Pendant ce temps, à Russell-Square, Amélia regardait la lune qui répandait de pâles rayons sur sa paisible demeure comme sur la caserne de Chatham, où le lieutenant Osborne avait son campement. Elle se demandait à elle-même ce qui pouvait alors occuper son héros. « Peut-être fait-il la ronde des sentinelles, pensait-elle ; peut-être est-il à bivouaquer ; peut-être console-t-il un camarade blessé ; peut-être étudie-t-il l’art de la guerre dans sa chambre déserte. » Ses douces pensées s’envolaient comme des anges ailés, et, traversant la rivière jusqu’à Chatham, s’efforçaient de pénétrer dans la caserne de George.

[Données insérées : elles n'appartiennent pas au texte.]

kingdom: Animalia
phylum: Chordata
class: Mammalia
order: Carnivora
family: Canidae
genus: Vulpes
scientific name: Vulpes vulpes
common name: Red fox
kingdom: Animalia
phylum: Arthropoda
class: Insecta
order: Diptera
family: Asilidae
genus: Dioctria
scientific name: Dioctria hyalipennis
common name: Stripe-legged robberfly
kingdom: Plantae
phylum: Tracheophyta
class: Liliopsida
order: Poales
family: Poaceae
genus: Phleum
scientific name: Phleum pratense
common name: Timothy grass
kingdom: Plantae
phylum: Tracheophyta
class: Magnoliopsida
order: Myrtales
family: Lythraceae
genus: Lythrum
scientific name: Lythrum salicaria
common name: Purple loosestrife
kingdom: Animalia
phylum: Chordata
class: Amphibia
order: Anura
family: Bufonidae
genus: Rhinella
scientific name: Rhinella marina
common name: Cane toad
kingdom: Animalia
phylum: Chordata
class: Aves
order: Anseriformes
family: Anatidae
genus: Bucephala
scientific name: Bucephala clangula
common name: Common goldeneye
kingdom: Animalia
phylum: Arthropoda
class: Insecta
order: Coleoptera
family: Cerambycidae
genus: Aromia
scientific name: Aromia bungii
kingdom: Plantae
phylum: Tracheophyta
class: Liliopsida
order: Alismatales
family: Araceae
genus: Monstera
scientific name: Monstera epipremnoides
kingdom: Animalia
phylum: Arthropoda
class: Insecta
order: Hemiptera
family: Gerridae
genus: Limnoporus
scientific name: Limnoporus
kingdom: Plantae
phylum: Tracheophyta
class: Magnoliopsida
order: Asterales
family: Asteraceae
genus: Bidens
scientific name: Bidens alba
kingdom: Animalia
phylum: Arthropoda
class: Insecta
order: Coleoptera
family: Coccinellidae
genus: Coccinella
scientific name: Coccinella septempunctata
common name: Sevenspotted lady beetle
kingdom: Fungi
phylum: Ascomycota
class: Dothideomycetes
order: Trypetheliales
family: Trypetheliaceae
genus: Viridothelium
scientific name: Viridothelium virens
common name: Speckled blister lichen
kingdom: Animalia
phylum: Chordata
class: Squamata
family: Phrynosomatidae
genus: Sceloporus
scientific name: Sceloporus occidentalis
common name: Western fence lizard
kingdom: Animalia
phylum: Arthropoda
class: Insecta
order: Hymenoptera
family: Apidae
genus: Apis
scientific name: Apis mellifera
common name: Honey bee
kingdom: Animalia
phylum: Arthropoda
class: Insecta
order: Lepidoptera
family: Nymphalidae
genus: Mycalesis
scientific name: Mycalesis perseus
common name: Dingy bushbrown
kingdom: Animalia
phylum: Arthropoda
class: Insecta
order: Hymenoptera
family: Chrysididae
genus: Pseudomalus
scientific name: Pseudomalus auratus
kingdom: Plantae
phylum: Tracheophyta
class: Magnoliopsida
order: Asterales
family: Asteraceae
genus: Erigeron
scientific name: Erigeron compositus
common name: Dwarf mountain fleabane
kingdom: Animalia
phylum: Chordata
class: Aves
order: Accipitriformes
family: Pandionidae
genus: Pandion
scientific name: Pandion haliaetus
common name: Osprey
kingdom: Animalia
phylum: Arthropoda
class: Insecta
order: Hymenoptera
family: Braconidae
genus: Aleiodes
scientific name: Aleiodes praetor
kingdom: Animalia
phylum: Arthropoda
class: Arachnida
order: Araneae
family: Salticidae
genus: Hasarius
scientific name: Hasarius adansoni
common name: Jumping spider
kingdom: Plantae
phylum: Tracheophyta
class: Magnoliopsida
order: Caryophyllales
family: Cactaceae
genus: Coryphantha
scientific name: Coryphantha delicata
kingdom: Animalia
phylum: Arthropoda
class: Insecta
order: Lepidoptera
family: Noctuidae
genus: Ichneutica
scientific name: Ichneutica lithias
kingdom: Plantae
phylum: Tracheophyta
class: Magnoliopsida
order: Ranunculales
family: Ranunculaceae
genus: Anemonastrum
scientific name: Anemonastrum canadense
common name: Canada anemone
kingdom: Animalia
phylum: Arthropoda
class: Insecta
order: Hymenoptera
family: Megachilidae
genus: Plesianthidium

Tout bien considéré, il valait autant que les portes fussent fermées et que la sentinelle refusât le passage. Qu’auraient fait ces pauvres petits anges à robe blanche, s’ils avaient entendu les chansons des jeunes officiers autour d’un bol de punch aux bleuâtres clartés ?

Le lendemain de la petite conversation qui s’était tenue à la caserne, le jeune Osborne, fidèle à sa parole, se disposa à aller en ville, et mérita ainsi les éloges du capitaine Dobbin.

« J’aurais désiré lui faire un petit présent, dit Osborne à son ami avec un air de confidence ; seulement ma bourse est à sec, et il faut attendre qu’il plaise à mon père de la remplir. »

Mais Dobbin ne voulut pas que ce bon mouvement de générosité restât stérile, et il donna à M. Osborne quelques bank-notes que celui-ci accepta après ce qu’il fallait tout juste d’hésitation.

Il avait bien la bonne intention de faire une jolie emplette pour Amélia ; mais, en descendant de voiture, une superbe épingle de chemise frappa ses yeux dans la montre d’un joaillier, et il ne put résister à la tentation. Après l’avoir payée, il ne lui restait plus assez d’argent pour le cadeau qu’il se proposait de faire. N’importe, soyez-en sûr, ce n’était pas ses présents qu’Amélia demandait. Quand il arriva à Russell-Square, la face de la pauvre petite s’illumina comme un lever de soleil. Ses inquiétudes, ses craintes, ses larmes, ses doutes, ses insomnies prolongées, tout avait disparu, tout était oublié. Il avait suffi d’un seul sourire amoureux et vainqueur.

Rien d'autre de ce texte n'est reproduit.